• Source:
-.-.-

Sample selection and data The sample consists of 480 firms listed on the stock market in Indonesia, Malaysia and Thailand. Financial services firms are not included since their accounting practices are different from those of firms in other industries. The focus is on the period 1996–2003, a period that spans the pre-crisis year until the year in which output has recovered to its pre-crisis level in the three countries. Since the interest is in understanding the recovery of these firms, only surviving firms are selected making the sample a balanced panel. This also eases the interpretation of the results (as well as the graphs) which become independent of firm entry and exit.9 The data is obtained from Worldscope (Thomson Financial) and include information on firms’ balance sheets, income statements, flow of funds as well as other information. Only companies for which the main balance sheet items are available are included. In particular, the main inclusion criteria are the availability of data on sales, assets, liabilities and market value. From the 480 firms in the sample, 102 firms are listed in Indonesia, 220 are listed in Malaysia and 158 are listed in Thailand.

The collapse in credit and asset prices Figure 4 shows the average of the main aggregate variables in the sample over the Sudden Stop episode. The upper left panel shows an index of the average sales. The biggest drop in sales occurred during 1998, at the height of the crisis. Sales fell by around 7%, and another contraction followed in 1999, bringing the total drop to around 10%. The upper right panel compares the index of sales with that of firms’ average debt levels. There is a stark contrast between the recovery of sales and the significant and continuous collapse in debt until the last year in the sample. The lower left panel shows a collapse in investment, which later stabilized around its level in 1999, which consisted of a drop of around 60% from its 1997 level. The lower right panel constrasts the recovery in sales with the non-recovery of the index of firms’ market value. The latter index is a beginning of year index since the fall in asset prices preceded the drop in other variables as in most crises; using 1997 as a reference will leave out a large part of the drop.10

The size and leverage effects These patterns of collapse and creditless recovery are quite uniform across firms of different characteristics. The magnitude of the impact of the crisis however, varies substantially, and is correlated with firms’ characteristics. We identify the size and leverage of a firm as being characteristics that were significantly correlated with a firm’s performance during the crisis.

-.-.-

• Source excerpt:
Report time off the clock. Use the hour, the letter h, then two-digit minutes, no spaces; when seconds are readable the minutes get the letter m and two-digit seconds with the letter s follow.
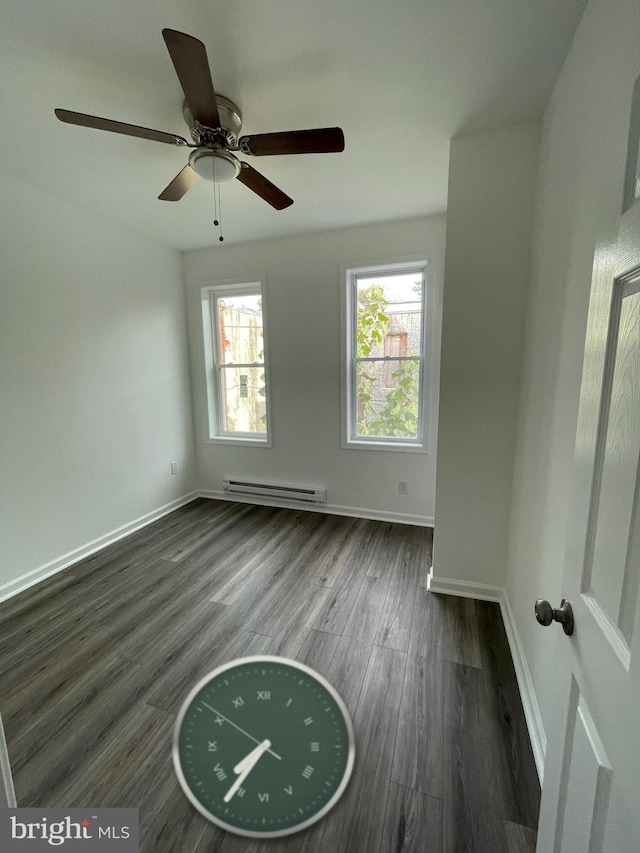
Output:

-.-.-

• Direction:
In the text on the Indonesian, Malaysian and Thai firm sample, why is the market value index a beginning-of-year index? Answer in one to three sentences. The lines are separate material, unrelated to the text.

• Reply:
As in most crises, the fall in asset prices came before the drop in the other variables. Using 1997 as the reference would therefore leave out a large part of the drop.